Exercise requirements :: If a record holds a picture, omit that picture and copy everything else exactly.

Input ::
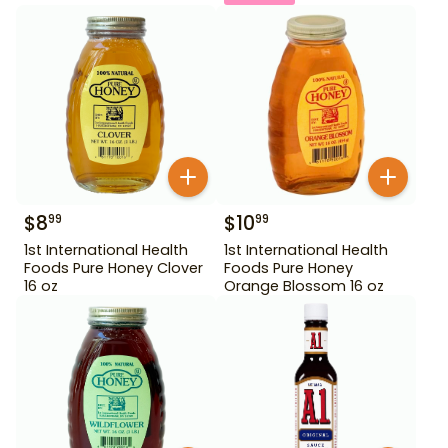
$
8
$
10
99
99
1st International Health
1st International Health
Foods Pure Honey Clover
Foods Pure Honey
16 oz
Orange Blossom 16 oz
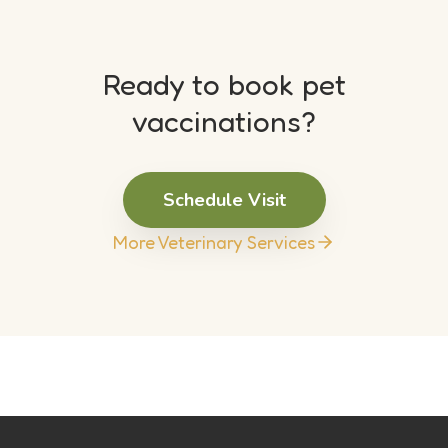
Ready to book pet
vaccinations?
Schedule Visit
More Veterinary Services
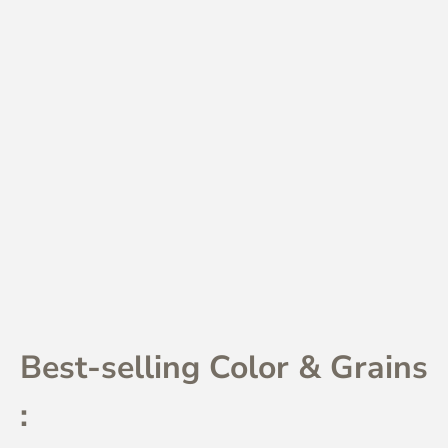
Best-selling Color & Grains
:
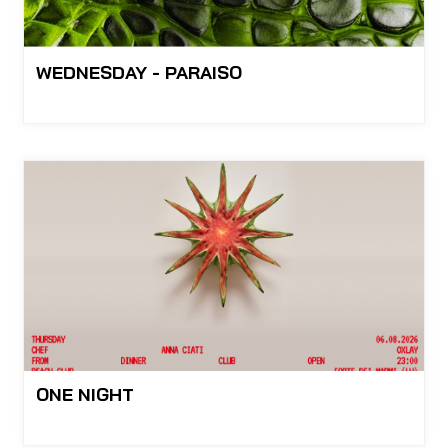
WEDNESDAY - PARAISO
ONE NIGHT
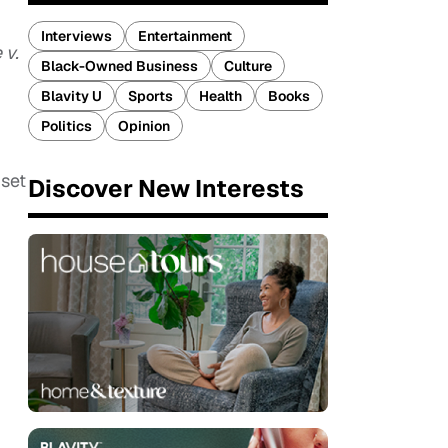
Interviews
Entertainment
 v.
Black-Owned Business
Culture
Blavity U
Sports
Health
Books
Politics
Opinion
 set
Discover New Interests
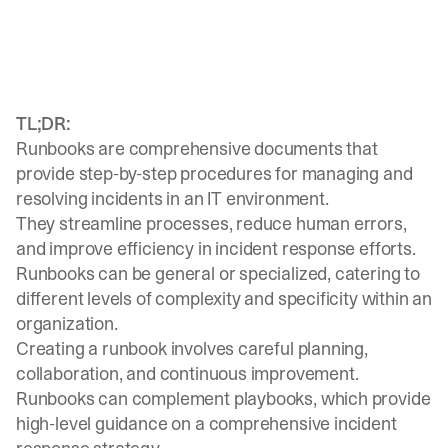
TL;DR:
Runbooks are comprehensive documents that
provide step-by-step procedures for managing and
resolving incidents in an IT environment.
They streamline processes, reduce human errors,
and improve efficiency in incident response efforts.
Runbooks can be general or specialized, catering to
different levels of complexity and specificity within an
organization.
Creating a runbook involves careful planning,
collaboration, and continuous improvement.
Runbooks can complement playbooks, which provide
high-level guidance on a comprehensive incident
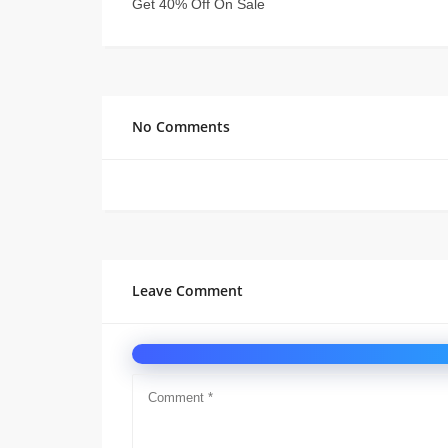
Get 40% Off On Sale
No Comments
Leave Comment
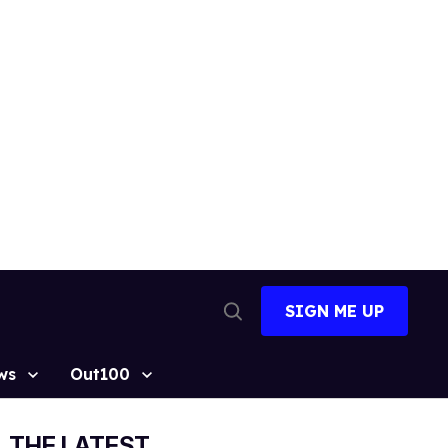
SIGN ME UP
Open
Search
ws
Out100
THE LATEST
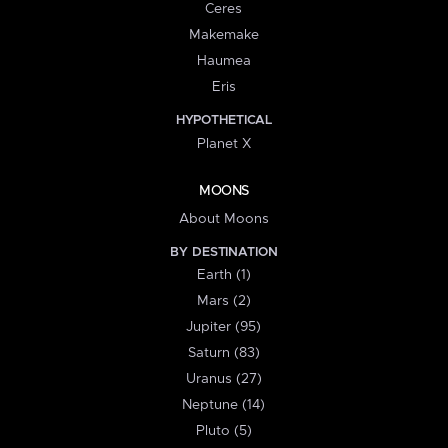
Ceres
Makemake
Haumea
Eris
HYPOTHETICAL
Planet X
MOONS
About Moons
BY DESTINATION
Earth (1)
Mars (2)
Jupiter (95)
Saturn (83)
Uranus (27)
Neptune (14)
Pluto (5)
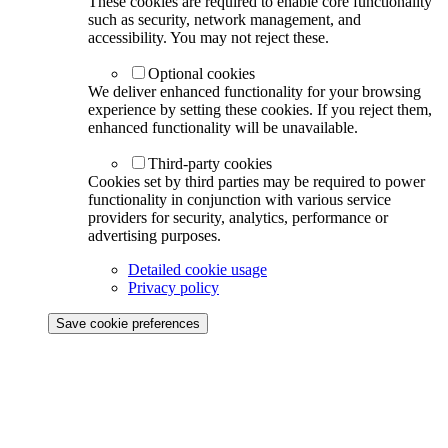
These cookies are required to enable core functionality
such as security, network management, and
accessibility. You may not reject these.
Optional cookies
We deliver enhanced functionality for your browsing
experience by setting these cookies. If you reject them,
enhanced functionality will be unavailable.
Third-party cookies
Cookies set by third parties may be required to power
functionality in conjunction with various service
providers for security, analytics, performance or
advertising purposes.
Detailed cookie usage
Privacy policy
Save cookie preferences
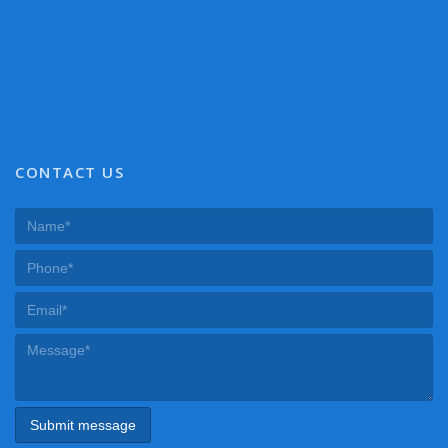
CONTACT US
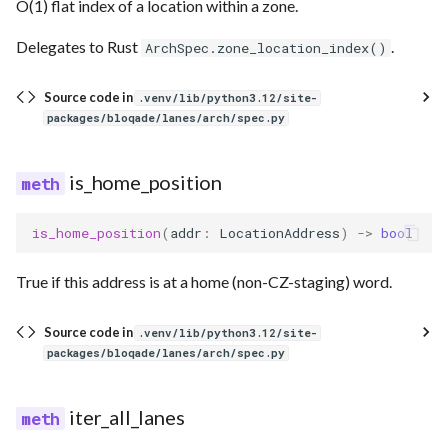
O(1) flat index of a location within a zone.
Delegates to Rust
.
ArchSpec.zone_location_index()
Source code in
.venv/lib/python3.12/site-
packages/bloqade/lanes/arch/spec.py
is_home_position
is_home_position
(
addr
:
LocationAddress
)
->
bool
True if this address is at a home (non-CZ-staging) word.
Source code in
.venv/lib/python3.12/site-
packages/bloqade/lanes/arch/spec.py
iter_all_lanes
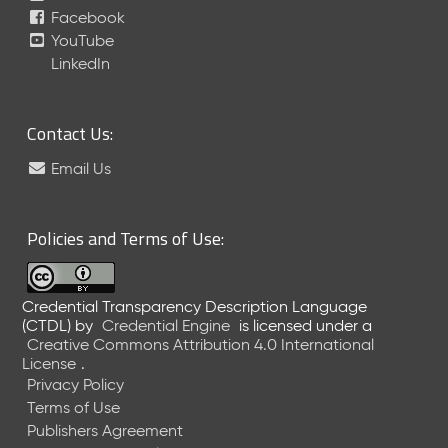
Facebook
YouTube
LinkedIn
Contact Us:
Email Us
Policies and Terms of Use:
Credential Transparency Description Language
(CTDL)
by
Credential Engine
is licensed under a
Creative Commons Attribution 4.0 International
License
.
Privacy Policy
Terms of Use
Publishers Agreement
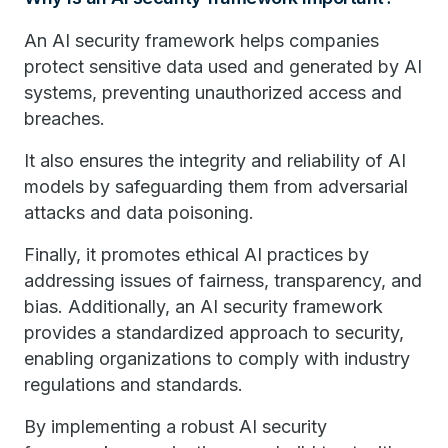
An AI security framework helps companies
protect sensitive data used and generated by AI
systems, preventing unauthorized access and
breaches.
It also ensures the integrity and reliability of AI
models by safeguarding them from adversarial
attacks and data poisoning.
Finally, it promotes ethical AI practices by
addressing issues of fairness, transparency, and
bias. Additionally, an AI security framework
provides a standardized approach to security,
enabling organizations to comply with industry
regulations and standards.
By implementing a robust AI security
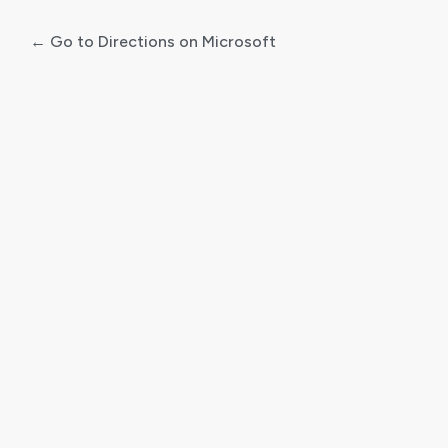
← Go to Directions on Microsoft
Log
In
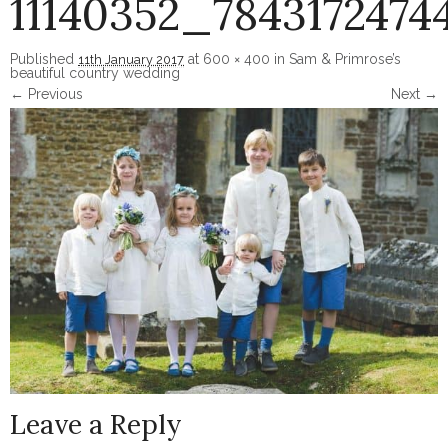
11140352_7843172474
Published
at
600 × 400
in
Sam & Primrose’s
11th January 2017
beautiful country wedding
← Previous
Next →
Image navigation
Leave a Reply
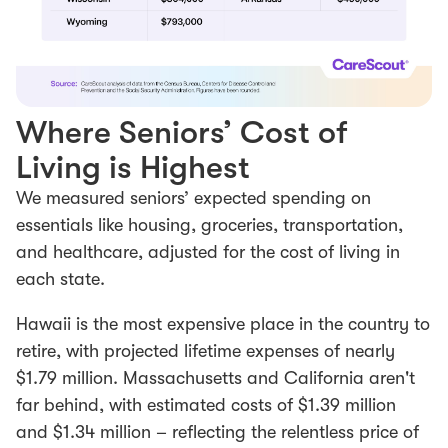
Where Seniors’ Cost of
Living is Highest
We measured seniors’ expected spending on
essentials like housing, groceries, transportation,
and healthcare, adjusted for the cost of living in
each state.
Hawaii is the most expensive place in the country to
retire, with projected lifetime expenses of nearly
$1.79 million. Massachusetts and California aren't
far behind, with estimated costs of $1.39 million
and $1.34 million – reflecting the relentless price of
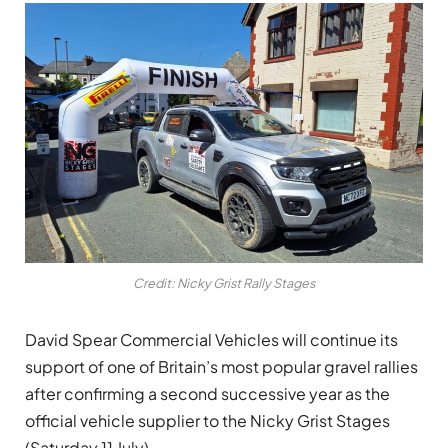
Credit: Nicky Grist Rally Stages
David Spear Commercial Vehicles will continue its
support of one of Britain’s most popular gravel rallies
after confirming a second successive year as the
official vehicle supplier to the Nicky Grist Stages
(Saturday 11 July).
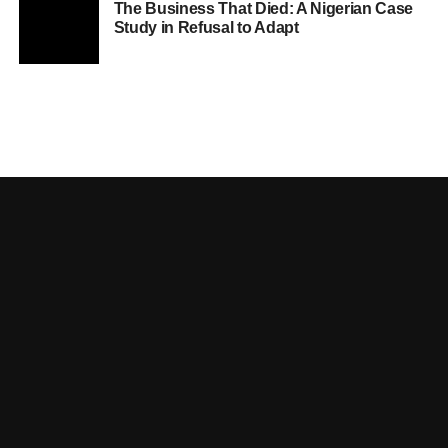
The Business That Died: A Nigerian Case
Study in Refusal to Adapt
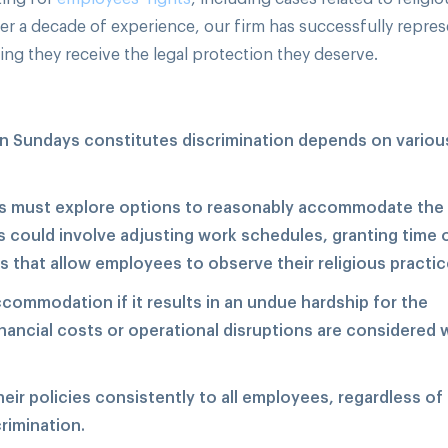
r a decade of experience, our firm has successfully repre
ring they receive the legal protection they deserve.
on Sundays constitutes discrimination depends on variou
 must explore options to reasonably accommodate the
s could involve adjusting work schedules, granting time 
ns that allow employees to observe their religious practic
ommodation if it results in an undue hardship for the
inancial costs or operational disruptions are considered
ir policies consistently to all employees, regardless of 
crimination.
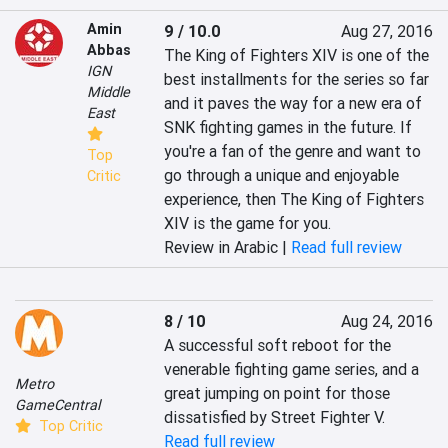
Amin
9 / 10.0
Aug 27, 2016
Abbas
The King of Fighters XIV is one of the 
IGN
best installments for the series so far 
Middle
and it paves the way for a new era of 
East
SNK fighting games in the future. If 
you're a fan of the genre and want to 
Top
go through a unique and enjoyable 
Critic
experience, then The King of Fighters 
XIV is the game for you.
Review in Arabic |
Read full review
8 / 10
Aug 24, 2016
A successful soft reboot for the 
venerable fighting game series, and a 
Metro
great jumping on point for those 
GameCentral
dissatisfied by Street Fighter V.
Top Critic
Read full review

Response to the exercise ::
$
8
$
10
99
99
1st International Health
1st International Health
Foods Pure Honey Clover
Foods Pure Honey
16 oz
Orange Blossom 16 oz
Ready to book pet
vaccinations?
Schedule Visit
More Veterinary Services
Best-selling Color & Grains
:
WEDNESDAY - PARAISO
ONE NIGHT
Interviews
Entertainment
 v.
Black-Owned Business
Culture
Blavity U
Sports
Health
Books
Politics
Opinion
 set
Discover New Interests
TL;DR:
Runbooks are comprehensive documents that
provide step-by-step procedures for managing and
resolving incidents in an IT environment.
They streamline processes, reduce human errors,
and improve efficiency in incident response efforts.
Runbooks can be general or specialized, catering to
different levels of complexity and specificity within an
organization.
Creating a runbook involves careful planning,
collaboration, and continuous improvement.
Runbooks can complement playbooks, which provide
high-level guidance on a comprehensive incident
Get 40% Off On Sale
No Comments
Leave Comment
SIGN ME UP
Open
Search
ws
Out100
THE LATEST
Ceres
Makemake
Haumea
Eris
HYPOTHETICAL
Planet X
MOONS
About Moons
BY DESTINATION
Earth (1)
Mars (2)
Jupiter (95)
Saturn (83)
Uranus (27)
Neptune (14)
Pluto (5)
These cookies are required to enable core functionality
such as security, network management, and
accessibility. You may not reject these.
Optional cookies
We deliver enhanced functionality for your browsing
experience by setting these cookies. If you reject them,
enhanced functionality will be unavailable.
Third-party cookies
Cookies set by third parties may be required to power
functionality in conjunction with various service
providers for security, analytics, performance or
advertising purposes.
Detailed cookie usage
Privacy policy
Save cookie preferences
CONTACT US
O(1) flat index of a location within a zone.
Delegates to Rust
.
ArchSpec.zone_location_index()
Source code in
.venv/lib/python3.12/site-
packages/bloqade/lanes/arch/spec.py
is_home_position
is_home_position
(
addr
:
LocationAddress
)
->
bool
True if this address is at a home (non-CZ-staging) word.
Source code in
.venv/lib/python3.12/site-
packages/bloqade/lanes/arch/spec.py
iter_all_lanes
Facebook
YouTube
LinkedIn
Contact Us:
Email Us
Policies and Terms of Use:
Credential Transparency Description Language
(CTDL)
by
Credential Engine
is licensed under a
Creative Commons Attribution 4.0 International
License
.
Privacy Policy
Terms of Use
Publishers Agreement
An AI security framework helps companies
protect sensitive data used and generated by AI
systems, preventing unauthorized access and
breaches.
It also ensures the integrity and reliability of AI
models by safeguarding them from adversarial
attacks and data poisoning.
Finally, it promotes ethical AI practices by
addressing issues of fairness, transparency, and
bias. Additionally, an AI security framework
provides a standardized approach to security,
enabling organizations to comply with industry
regulations and standards.
By implementing a robust AI security
← Go to Directions on Microsoft
Log
In
11140352_7843172474
Published
at
600 × 400
in
Sam & Primrose’s
11th January 2017
beautiful country wedding
← Previous
Next →
Image navigation
Leave a Reply
Where Seniors’ Cost of
Living is Highest
We measured seniors’ expected spending on
essentials like housing, groceries, transportation,
and healthcare, adjusted for the cost of living in
each state.
Hawaii is the most expensive place in the country to
retire, with projected lifetime expenses of nearly
$1.79 million. Massachusetts and California aren't
far behind, with estimated costs of $1.39 million
and $1.34 million – reflecting the relentless price of
Credit: Nicky Grist Rally Stages
David Spear Commercial Vehicles will continue its
support of one of Britain’s most popular gravel rallies
after confirming a second successive year as the
official vehicle supplier to the Nicky Grist Stages
(Saturday 11 July).
The Business That Died: A Nigerian Case
Study in Refusal to Adapt
r a decade of experience, our firm has successfully repre
ring they receive the legal protection they deserve.
on Sundays constitutes discrimination depends on variou
 must explore options to reasonably accommodate the
s could involve adjusting work schedules, granting time 
ns that allow employees to observe their religious practic
ommodation if it results in an undue hardship for the
inancial costs or operational disruptions are considered
ir policies consistently to all employees, regardless of 
crimination.
Amin
9 / 10.0
Aug 27, 2016
Abbas
The King of Fighters XIV is one of the 
IGN
best installments for the series so far 
Middle
and it paves the way for a new era of 
East
SNK fighting games in the future. If 
you're a fan of the genre and want to 
Top
go through a unique and enjoyable 
Critic
experience, then The King of Fighters 
XIV is the game for you.
Review in Arabic |
Read full review
8 / 10
Aug 24, 2016
A successful soft reboot for the 
venerable fighting game series, and a 
Metro
great jumping on point for those 
GameCentral
dissatisfied by Street Fighter V.
Top Critic
Read full review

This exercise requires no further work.